For this exercise, reproduce the entries below exactly, but only from the line containing "1. **HeroSelector.jsx** - Composant" through the line containing "5. **GrutIcon.jsx** - Icône", both included.

Data: Begin

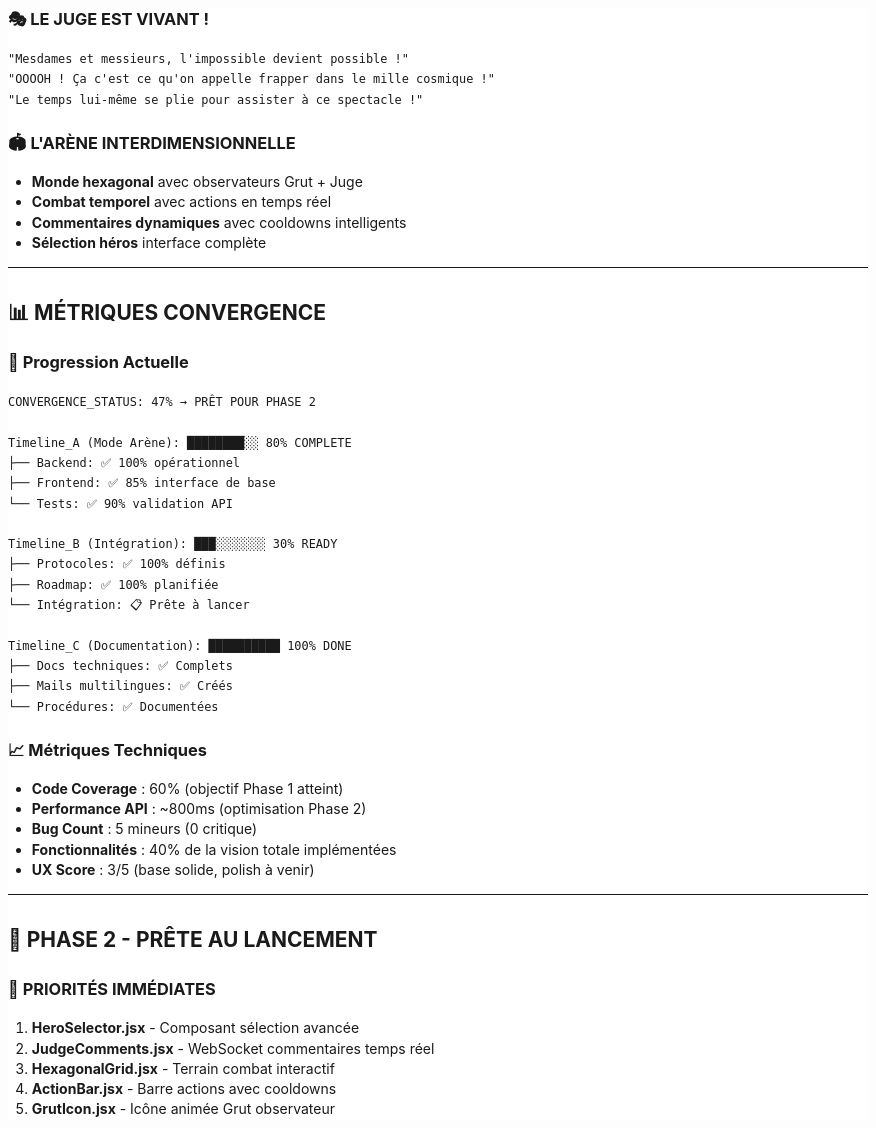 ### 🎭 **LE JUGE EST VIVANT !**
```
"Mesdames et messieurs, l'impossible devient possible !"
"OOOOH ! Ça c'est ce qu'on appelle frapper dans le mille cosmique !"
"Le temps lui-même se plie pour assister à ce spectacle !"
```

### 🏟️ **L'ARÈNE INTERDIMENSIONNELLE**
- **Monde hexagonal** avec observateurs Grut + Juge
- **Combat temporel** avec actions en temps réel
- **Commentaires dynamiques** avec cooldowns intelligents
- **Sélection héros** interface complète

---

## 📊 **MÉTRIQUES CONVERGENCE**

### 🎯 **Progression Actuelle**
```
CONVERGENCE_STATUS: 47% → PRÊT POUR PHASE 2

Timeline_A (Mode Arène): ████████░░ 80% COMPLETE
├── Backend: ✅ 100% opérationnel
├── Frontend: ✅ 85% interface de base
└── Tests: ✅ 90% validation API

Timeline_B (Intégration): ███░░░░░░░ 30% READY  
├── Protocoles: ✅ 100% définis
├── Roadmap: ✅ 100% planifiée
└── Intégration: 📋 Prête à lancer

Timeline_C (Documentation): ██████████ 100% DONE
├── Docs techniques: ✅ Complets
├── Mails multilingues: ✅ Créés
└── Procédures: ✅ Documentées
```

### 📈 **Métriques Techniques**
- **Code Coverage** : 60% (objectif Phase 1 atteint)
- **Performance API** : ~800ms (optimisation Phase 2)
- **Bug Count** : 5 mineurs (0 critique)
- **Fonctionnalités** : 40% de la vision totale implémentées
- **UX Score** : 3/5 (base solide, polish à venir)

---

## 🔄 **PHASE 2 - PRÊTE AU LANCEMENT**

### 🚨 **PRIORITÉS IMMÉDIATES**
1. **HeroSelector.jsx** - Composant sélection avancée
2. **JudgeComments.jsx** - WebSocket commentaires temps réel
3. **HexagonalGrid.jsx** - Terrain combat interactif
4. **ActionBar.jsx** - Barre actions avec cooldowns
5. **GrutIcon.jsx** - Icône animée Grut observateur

Data: End
Data: Begin

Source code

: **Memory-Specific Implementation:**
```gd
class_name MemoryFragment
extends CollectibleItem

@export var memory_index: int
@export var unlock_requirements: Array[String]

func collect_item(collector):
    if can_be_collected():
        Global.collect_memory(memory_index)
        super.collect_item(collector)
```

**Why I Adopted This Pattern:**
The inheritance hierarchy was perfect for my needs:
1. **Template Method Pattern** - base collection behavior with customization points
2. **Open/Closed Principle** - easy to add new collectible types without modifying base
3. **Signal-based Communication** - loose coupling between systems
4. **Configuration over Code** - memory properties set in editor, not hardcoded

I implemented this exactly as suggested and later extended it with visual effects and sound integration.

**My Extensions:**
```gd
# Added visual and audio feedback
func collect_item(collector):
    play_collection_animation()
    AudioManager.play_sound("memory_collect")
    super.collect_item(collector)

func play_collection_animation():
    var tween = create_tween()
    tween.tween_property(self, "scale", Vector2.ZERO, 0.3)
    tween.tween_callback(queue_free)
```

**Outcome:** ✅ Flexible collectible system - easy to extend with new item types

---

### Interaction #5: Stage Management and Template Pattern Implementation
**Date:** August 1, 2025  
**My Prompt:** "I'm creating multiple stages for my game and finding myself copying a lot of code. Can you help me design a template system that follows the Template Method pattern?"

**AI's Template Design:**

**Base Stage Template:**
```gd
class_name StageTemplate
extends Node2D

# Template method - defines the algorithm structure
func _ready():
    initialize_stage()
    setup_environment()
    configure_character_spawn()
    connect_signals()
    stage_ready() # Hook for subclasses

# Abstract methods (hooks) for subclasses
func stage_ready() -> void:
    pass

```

Data: End

◆ Solution below:
1. **HeroSelector.jsx** - Composant sélection avancée
2. **JudgeComments.jsx** - WebSocket commentaires temps réel
3. **HexagonalGrid.jsx** - Terrain combat interactif
4. **ActionBar.jsx** - Barre actions avec cooldowns
5. **GrutIcon.jsx** - Icône animée Grut observateur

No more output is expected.